§ **AUFGABE**
Behalten Sie von den folgenden Datensätzen nur jene Zeilen, in denen die Zeichenfolge „email“ vorkommt.

Einträge des Datensatzes
+ + + + + + +

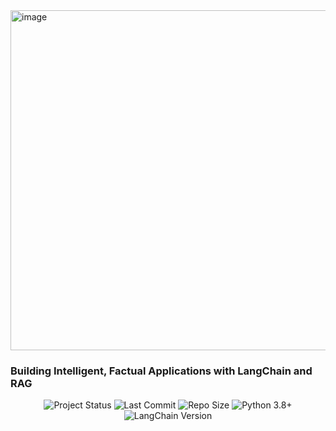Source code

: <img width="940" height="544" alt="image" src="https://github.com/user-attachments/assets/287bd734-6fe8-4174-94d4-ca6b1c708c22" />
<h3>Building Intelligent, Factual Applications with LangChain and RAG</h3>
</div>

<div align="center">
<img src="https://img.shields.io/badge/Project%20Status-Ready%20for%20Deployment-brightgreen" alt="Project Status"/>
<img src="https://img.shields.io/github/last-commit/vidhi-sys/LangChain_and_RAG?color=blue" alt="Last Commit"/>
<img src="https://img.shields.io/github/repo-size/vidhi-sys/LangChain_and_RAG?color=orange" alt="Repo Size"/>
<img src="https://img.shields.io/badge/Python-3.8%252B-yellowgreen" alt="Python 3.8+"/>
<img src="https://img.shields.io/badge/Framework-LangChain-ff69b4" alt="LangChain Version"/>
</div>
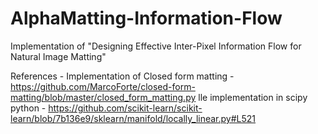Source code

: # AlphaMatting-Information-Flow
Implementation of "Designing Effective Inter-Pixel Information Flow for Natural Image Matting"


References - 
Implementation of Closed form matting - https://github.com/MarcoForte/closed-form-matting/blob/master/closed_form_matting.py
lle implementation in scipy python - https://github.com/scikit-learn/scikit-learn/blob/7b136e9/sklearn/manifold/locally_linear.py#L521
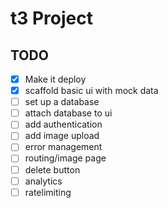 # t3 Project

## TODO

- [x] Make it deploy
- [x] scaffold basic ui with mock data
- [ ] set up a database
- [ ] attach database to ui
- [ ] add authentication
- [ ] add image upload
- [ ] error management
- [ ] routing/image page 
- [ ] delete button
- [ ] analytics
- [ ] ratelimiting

+ + + + + + +

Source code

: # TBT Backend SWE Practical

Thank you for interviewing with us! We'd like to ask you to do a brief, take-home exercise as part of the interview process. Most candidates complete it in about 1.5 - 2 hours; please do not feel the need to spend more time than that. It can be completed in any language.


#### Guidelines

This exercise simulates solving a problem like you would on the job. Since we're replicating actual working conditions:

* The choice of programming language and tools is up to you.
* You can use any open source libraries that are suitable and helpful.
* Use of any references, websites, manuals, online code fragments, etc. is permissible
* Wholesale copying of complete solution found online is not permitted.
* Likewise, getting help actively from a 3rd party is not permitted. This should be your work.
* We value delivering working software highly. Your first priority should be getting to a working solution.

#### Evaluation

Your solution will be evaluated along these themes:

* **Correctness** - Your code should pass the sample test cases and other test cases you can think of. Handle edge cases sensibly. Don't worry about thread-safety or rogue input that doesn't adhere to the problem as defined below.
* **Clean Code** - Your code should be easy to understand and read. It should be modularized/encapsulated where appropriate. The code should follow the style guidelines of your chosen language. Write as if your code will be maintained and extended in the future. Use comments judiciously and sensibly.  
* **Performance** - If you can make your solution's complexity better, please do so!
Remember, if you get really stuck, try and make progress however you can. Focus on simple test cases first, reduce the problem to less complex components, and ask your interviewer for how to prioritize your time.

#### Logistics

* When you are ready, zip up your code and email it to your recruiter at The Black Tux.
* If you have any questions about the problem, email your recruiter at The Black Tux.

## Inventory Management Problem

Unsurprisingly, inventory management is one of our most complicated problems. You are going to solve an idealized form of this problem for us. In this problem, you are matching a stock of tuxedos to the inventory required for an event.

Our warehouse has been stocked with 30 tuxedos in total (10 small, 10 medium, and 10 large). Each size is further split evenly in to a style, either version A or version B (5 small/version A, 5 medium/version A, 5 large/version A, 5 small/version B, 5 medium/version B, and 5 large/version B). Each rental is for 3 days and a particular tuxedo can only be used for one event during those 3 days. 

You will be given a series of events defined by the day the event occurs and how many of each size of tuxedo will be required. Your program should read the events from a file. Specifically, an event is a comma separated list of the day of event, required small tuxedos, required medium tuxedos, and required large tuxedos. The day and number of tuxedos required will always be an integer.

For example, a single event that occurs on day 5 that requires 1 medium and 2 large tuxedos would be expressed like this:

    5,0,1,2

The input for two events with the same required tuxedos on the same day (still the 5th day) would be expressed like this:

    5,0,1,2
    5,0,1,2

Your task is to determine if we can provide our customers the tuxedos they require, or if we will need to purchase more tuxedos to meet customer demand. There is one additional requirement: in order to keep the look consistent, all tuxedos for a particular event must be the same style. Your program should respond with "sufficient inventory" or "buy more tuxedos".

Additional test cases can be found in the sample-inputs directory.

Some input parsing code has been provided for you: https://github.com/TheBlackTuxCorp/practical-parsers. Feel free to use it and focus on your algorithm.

+ + + + + + +

§ **ERGEBNIS**
* When you are ready, zip up your code and email it to your recruiter at The Black Tux.
* If you have any questions about the problem, email your recruiter at The Black Tux.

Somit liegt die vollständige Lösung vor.